→ **Instruction**
Find the lines of data that contain the string "하수처리", then list them.

Collected data:
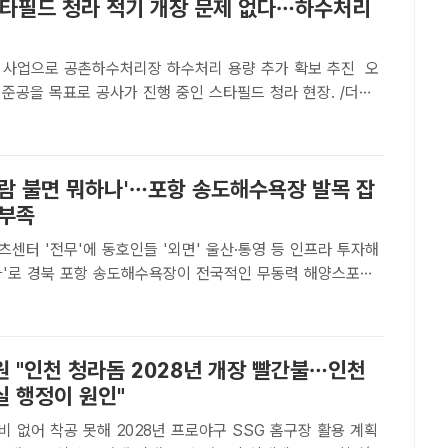
스타필드 청라 적기 개장 문제 없다…하수처리
 사업으로 공촌하수처리장 하수처리 용량 추가 확보 추진 오
말 준공을 목표로 공사가 진행 중인 스타필드 청라 현장. /더팩
ㅣ인천= 김재경 기자] 예산이 확보되지 않아 적기 개장이 불투
드 청라 및 돔구장'이 애초 계획대로 2028년 개장이 ..
바람 불면 뭐하나'…포항 송도해수욕장 발목 잡
 부족
센터 '전무'에 동호인들 '외면' 울산·통영 등 인프라 투자해
무동력 해양스포츠
. 하지만 정작 장비 보관과 샤워 시설 등을 갖춘 공공 해양
 한 곳도 없어 지역 동호인은 물론 대구·울산·서울 등 ..
원 "인천 청라돔 2028년 개장 빨간불…인천
실 행정이 원인"
 없어 착공 못해 2028년 프로야구 SSG 홈구장 활용 계획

→ **Your response**
스타필드 청라 적기 개장 문제 없다…하수처리
 사업으로 공촌하수처리장 하수처리 용량 추가 확보 추진 오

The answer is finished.